Thank you for your help!

When using Assistants, you provide instructions and additional_instructions placed directly into context window. You also can send specifications for your own callable functions.

OpenAI adds your function instructions in special language. They also add their own tools, which are large instruction blocks for how to use the file search, how to use the code interpreter, how to emit parallel tool calls.

When the user input message is ran, the past chat history of a thread is also added. The AI is placed into a loop only exited with a direct response to the user. Its agent-like behavior kicks in, where, based on the user input, it can call a function, receive the response, call a tool, receive the response, each AI output and response being added to the thread in internal steps.

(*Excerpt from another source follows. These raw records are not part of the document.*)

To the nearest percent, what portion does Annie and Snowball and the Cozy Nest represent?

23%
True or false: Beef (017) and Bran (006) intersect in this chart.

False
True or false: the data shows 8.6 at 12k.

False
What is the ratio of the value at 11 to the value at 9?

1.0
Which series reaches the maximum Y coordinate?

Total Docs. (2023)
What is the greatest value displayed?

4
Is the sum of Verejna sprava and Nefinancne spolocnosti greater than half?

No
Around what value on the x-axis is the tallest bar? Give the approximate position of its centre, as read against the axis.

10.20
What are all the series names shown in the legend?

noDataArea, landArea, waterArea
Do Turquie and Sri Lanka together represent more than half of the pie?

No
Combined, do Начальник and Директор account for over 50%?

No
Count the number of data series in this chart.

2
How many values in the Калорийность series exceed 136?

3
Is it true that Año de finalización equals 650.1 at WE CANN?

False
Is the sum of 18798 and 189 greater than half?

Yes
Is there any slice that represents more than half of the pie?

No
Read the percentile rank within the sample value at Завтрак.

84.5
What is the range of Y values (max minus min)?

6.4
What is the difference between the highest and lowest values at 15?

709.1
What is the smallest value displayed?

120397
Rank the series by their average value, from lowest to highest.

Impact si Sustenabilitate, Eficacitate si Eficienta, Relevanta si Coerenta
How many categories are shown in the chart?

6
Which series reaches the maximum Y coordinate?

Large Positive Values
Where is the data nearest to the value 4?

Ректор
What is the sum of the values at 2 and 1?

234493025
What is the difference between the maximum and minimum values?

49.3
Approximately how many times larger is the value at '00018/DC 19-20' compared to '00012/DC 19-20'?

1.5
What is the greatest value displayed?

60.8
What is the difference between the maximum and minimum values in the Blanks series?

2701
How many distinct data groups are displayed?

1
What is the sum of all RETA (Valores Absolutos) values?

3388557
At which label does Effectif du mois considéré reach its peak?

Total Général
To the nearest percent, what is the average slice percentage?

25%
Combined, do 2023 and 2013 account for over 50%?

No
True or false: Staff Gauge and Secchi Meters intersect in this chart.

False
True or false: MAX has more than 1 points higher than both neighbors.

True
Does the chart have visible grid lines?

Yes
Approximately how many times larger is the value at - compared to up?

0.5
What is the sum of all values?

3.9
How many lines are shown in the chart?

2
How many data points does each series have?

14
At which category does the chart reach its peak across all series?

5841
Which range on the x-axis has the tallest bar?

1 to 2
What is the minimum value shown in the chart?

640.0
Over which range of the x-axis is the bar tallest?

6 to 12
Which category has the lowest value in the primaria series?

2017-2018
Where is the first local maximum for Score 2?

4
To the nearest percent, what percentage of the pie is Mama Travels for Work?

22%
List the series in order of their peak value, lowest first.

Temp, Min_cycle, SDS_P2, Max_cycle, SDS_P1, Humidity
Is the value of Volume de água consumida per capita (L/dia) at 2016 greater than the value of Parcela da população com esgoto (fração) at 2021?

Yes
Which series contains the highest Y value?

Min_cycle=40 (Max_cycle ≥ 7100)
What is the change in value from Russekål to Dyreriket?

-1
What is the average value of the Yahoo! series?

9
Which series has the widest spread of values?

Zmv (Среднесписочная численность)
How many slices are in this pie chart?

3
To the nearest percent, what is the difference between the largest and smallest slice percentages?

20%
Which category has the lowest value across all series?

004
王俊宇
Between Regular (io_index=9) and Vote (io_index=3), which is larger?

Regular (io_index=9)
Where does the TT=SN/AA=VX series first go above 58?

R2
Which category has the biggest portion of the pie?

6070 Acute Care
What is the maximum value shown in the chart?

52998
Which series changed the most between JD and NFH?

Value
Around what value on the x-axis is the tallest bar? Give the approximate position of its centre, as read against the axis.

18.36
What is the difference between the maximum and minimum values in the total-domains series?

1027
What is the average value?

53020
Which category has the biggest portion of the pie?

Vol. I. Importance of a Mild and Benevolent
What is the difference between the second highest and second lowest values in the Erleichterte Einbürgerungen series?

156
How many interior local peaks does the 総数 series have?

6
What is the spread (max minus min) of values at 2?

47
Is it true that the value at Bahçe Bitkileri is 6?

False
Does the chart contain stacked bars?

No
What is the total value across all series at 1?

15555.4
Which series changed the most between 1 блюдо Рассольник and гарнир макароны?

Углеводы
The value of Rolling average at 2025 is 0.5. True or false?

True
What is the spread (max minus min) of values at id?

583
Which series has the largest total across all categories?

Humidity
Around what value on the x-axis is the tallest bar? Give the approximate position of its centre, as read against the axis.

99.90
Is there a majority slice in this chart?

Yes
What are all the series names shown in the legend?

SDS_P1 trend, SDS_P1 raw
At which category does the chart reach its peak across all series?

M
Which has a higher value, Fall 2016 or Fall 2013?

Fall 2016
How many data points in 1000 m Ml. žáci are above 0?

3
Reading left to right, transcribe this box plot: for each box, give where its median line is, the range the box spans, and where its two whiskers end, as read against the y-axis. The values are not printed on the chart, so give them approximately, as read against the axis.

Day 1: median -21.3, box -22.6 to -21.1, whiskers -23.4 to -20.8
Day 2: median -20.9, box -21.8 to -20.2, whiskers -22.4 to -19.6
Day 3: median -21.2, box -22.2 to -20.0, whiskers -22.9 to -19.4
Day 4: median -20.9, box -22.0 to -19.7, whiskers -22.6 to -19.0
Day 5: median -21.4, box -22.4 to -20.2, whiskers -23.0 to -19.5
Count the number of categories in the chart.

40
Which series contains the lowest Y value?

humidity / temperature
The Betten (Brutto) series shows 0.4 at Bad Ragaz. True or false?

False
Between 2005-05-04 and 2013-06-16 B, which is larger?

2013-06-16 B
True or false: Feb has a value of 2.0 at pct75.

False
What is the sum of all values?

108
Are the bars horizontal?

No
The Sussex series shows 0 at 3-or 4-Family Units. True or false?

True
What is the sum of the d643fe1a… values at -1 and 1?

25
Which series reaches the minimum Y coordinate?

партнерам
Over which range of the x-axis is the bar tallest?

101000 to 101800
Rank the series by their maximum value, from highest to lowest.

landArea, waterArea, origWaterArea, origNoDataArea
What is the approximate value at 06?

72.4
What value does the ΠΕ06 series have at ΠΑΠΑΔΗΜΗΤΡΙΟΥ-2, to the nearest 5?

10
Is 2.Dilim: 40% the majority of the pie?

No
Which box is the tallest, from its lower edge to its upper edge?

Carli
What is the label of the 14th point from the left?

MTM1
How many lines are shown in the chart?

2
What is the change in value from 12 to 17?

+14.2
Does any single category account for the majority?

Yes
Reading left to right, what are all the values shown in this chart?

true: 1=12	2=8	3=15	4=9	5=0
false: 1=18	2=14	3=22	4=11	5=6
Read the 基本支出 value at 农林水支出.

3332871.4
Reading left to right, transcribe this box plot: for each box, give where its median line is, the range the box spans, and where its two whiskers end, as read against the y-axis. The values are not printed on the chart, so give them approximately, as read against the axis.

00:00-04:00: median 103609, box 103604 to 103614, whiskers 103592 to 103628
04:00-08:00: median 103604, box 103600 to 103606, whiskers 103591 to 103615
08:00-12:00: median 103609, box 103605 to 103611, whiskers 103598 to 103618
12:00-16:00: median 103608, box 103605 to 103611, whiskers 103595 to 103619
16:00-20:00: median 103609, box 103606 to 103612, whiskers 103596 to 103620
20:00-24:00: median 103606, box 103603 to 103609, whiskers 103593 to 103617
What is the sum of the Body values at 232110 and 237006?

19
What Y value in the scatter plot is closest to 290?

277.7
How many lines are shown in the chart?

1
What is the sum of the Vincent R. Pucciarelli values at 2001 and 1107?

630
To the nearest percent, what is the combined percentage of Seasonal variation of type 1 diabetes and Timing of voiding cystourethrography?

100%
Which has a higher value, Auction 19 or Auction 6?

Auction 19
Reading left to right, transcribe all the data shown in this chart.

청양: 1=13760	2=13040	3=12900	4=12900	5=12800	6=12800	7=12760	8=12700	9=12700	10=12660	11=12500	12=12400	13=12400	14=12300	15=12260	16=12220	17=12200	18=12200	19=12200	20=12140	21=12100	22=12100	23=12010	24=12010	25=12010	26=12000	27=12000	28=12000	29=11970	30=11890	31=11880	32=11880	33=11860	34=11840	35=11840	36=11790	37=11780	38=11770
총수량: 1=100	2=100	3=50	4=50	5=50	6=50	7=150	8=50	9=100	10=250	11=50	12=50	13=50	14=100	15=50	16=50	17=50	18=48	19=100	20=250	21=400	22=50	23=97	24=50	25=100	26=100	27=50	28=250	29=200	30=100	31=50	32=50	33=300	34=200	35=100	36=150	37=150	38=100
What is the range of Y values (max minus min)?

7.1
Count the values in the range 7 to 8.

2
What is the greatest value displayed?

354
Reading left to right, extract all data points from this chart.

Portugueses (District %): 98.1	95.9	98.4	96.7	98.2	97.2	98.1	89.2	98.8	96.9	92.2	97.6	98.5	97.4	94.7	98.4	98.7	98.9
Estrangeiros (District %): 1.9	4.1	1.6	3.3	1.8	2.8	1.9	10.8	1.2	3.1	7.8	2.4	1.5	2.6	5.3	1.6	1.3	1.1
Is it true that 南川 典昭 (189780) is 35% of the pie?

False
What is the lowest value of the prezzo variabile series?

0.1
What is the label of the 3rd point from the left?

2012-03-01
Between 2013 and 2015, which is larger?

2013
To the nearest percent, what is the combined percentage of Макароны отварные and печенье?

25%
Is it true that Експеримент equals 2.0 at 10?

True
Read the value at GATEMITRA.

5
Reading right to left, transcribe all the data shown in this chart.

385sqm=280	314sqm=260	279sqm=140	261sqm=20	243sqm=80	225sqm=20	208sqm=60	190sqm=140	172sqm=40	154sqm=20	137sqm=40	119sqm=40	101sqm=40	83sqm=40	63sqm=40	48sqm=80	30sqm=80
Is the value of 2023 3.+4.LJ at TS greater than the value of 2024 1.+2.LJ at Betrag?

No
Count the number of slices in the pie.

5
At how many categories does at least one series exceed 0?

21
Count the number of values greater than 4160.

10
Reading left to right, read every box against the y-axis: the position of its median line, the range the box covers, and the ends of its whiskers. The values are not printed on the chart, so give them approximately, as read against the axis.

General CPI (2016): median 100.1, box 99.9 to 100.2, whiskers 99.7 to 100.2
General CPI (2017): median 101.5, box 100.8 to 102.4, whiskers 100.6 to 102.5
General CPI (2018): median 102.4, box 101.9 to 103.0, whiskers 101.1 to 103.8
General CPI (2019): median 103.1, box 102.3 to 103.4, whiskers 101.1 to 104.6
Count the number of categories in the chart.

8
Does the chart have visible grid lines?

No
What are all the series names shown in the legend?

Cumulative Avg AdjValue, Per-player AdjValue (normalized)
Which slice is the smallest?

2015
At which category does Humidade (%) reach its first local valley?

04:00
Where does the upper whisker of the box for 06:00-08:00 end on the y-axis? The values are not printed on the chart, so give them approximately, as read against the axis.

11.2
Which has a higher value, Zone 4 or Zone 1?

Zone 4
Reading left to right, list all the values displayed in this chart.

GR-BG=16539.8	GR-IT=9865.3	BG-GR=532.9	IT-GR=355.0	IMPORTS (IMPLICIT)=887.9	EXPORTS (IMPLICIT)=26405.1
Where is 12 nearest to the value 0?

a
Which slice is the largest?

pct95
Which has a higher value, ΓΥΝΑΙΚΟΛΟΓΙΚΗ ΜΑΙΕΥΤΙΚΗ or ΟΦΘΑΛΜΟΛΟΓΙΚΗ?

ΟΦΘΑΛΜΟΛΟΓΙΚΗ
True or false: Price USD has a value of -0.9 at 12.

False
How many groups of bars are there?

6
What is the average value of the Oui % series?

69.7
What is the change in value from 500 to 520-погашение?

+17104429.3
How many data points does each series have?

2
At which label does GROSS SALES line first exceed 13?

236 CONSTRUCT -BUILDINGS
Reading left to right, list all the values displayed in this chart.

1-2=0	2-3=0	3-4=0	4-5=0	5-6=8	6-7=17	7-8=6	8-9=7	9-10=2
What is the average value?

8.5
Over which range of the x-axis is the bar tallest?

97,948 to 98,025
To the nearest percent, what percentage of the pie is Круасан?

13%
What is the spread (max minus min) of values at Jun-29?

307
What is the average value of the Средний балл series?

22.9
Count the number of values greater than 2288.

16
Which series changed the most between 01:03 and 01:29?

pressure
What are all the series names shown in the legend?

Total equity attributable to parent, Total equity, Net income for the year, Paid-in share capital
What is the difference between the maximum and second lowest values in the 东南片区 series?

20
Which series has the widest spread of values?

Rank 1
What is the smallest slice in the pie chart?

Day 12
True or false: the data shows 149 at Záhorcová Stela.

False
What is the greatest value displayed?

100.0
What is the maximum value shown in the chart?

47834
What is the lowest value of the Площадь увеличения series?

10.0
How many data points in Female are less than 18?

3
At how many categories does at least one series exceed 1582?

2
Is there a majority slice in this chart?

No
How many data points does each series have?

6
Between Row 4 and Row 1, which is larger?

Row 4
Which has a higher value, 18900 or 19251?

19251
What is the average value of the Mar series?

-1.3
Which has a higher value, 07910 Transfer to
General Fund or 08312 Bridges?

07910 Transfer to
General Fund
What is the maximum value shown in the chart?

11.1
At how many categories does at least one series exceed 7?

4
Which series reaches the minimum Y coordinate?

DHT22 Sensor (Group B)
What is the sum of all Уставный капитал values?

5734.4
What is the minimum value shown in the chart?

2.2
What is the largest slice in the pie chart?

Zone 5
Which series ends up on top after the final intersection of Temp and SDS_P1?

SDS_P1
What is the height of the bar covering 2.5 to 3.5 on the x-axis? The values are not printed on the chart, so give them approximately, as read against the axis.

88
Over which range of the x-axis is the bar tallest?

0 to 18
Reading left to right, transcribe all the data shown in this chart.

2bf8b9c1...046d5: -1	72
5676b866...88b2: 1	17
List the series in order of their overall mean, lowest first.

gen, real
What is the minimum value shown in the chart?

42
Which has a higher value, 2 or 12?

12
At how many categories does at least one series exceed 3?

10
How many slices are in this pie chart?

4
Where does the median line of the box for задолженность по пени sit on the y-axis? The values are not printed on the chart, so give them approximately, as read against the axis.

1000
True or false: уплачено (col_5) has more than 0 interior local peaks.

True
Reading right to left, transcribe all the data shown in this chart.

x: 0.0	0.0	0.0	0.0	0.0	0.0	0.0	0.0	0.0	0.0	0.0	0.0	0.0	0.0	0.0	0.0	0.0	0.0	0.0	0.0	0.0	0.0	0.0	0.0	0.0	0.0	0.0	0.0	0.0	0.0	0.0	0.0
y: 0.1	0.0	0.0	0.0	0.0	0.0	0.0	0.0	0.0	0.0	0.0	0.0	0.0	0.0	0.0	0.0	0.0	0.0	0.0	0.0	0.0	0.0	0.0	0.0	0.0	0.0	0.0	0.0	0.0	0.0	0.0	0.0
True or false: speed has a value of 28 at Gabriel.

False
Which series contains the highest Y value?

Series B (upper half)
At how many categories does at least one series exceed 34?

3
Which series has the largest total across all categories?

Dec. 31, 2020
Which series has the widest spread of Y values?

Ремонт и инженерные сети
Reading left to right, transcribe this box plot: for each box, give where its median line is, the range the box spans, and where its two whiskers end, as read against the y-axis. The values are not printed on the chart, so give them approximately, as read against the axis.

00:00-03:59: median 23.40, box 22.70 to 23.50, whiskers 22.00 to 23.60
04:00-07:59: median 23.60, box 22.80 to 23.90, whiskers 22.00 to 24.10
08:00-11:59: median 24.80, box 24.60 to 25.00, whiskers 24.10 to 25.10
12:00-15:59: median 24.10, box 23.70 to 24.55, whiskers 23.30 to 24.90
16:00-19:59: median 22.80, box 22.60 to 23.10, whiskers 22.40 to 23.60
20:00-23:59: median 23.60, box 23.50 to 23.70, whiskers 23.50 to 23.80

So you can see that a file search the AI invokes immediately results in 15000 tokens of documentation chunks added in the thread. The agent backend then continues with another send of the appended messages and context, to see what the AI wants to do next. The AI can retry when it writes code that returns errors, searches that aren’t satisfactory, only terminating by (hopefully) AI behavior.

AI retries consuming 10000, 20000, 30000 tokens as useless file search results are added to disobeyed instructions:

You pay for the AI model calls that are being made by this semi-autonomous tool, in input and output tokens. File search tool doesn’t care how relevant the search was, it still adds the chunk count.

If budget and specialization are either of your concerns, then chat completions is the place to build your own solution needing no “tools” or iterative calls.